Viruses causing morbidity and mortality in humans frequently subvert the development of an effective host immune response, which results in unrestricted virus multiplication and associated pathological manifestations. Infection of the mouse with the prototypic arenavirus LCMV provides us with a superb experimental system for the investigation of virus-host interactions contributing to both host's control of virus multiplication and viral evasion from the host antiviral response. Moreover, the significance of arenaviruses in human health and biodefense readiness, together with the limited existing armamentarium to treat arenavirus infections, highlight the importance of developing novel countermeasures to combat arenavirus infections. Antiviral therapies have been primarily focused on targeting the activity of viral gene products, an approach often compromised by the rapid selection of inhibitor-escape viral mutants. Viruses utilize and manipulate host cell factors for their multiplication and to modulate host immune responses towards favoring their survival. These host factors represent attractive and underutilized targets for antiviral therapy. Current major approaches to uncover these host factors do not account for dynamic changes in protein activity during infection. Activity-based protein profiling (ABPP) is a novel approach that permits to monitor the effects of viral infections on the functional state of the host proteome to identify novel virus-host protein interactions that affect virus propagation and pathogenesis. This exploratory R21 application will use ABPP to identify and quantify changing activity during acute and persistent infection of mice with LCMV of Serine Hydrolases (SHs), one of the largest and most diverse enzyme classes known to play important roles in many physiological processes including viral infection. For this we will complete the following specific aims:
Aim 1. Characterize global spleenic SHs activity in mice during acute and persistent LCMV infection. We will use ABPP to identify changing SH activities in spleen during acute and persistent LCMV infection of the mouse. These studies will help us to begin to decipher the role of distinct SHs during viral infection.

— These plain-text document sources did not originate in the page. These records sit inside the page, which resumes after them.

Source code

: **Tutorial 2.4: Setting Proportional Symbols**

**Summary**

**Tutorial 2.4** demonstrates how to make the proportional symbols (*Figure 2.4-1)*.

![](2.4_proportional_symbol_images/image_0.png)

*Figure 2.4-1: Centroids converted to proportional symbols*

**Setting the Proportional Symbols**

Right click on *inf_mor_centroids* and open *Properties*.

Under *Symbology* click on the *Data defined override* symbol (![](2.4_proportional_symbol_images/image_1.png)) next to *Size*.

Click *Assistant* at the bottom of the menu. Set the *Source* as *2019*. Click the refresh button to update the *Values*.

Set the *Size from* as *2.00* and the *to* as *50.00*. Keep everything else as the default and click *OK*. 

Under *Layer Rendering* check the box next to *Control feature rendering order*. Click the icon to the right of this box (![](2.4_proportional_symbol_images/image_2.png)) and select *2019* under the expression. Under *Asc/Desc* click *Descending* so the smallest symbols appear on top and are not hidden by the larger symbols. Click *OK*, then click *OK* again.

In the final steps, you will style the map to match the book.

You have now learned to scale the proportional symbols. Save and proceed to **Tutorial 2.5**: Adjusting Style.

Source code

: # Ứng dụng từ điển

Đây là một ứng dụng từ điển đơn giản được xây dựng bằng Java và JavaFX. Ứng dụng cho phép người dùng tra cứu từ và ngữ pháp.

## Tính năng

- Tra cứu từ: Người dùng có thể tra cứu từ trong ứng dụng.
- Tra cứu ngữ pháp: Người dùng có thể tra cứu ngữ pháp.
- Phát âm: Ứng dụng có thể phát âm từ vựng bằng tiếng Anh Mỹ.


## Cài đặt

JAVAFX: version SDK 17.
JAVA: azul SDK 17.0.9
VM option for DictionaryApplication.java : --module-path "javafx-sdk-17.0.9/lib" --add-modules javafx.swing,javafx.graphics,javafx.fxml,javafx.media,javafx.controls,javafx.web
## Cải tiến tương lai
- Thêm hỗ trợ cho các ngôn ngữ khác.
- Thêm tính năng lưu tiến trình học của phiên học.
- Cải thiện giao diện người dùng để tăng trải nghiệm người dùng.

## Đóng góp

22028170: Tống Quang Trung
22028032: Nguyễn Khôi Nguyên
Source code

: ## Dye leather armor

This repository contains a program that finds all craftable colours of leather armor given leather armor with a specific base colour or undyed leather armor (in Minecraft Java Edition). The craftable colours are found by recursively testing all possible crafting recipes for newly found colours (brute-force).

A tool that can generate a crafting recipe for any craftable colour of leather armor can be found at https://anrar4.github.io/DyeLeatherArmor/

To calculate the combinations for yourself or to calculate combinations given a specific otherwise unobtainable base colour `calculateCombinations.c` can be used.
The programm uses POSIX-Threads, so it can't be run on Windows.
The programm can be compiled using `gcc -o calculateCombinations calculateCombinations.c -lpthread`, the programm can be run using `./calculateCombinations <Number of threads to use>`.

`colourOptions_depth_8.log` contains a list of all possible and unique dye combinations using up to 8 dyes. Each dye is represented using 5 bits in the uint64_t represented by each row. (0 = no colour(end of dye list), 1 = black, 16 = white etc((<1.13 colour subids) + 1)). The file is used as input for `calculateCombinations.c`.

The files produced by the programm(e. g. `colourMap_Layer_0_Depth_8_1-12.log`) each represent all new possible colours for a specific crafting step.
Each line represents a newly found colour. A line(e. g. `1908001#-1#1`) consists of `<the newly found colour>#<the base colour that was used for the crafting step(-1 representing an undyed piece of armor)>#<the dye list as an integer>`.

Aim 2. Determine the cellular distribution of spleenic SHs activities that re altered during acute and persistent LCMV infection. We will employ a cre-expressing recombinant LCMV to infect the mT/mG reporter mouse, which will facilitate the detection and separation of infected (GFP+) and non-infected (RFP+) cells within distinct purified immune cell populations from LCMV-infected mice. SH activities in infected and non-infected cells within purified cellular populations will be characterized by gel and mass spectrometry-based approaches as in Aim 1. Selected identified SHs will be functionally characterized regarding their roles in the regulation of the host response to LCMV infection, and specific steps of the LCMV life cycle. Results from these studies will help us to assess the biological implications of the observed changes.
Viral infections are responsible for significant global morbidity and mortality annually. Therapies aimed at treating viral associated pathologies in the human population have been primarily focused on targeting the activity of viral gene products required for virus multiplication. During this proposal we plan to profile protein activity rather than quanity following viral infection in vivo to uncover novel therapeutic targets to modulate both virus multiplication and the antiviral host immune response.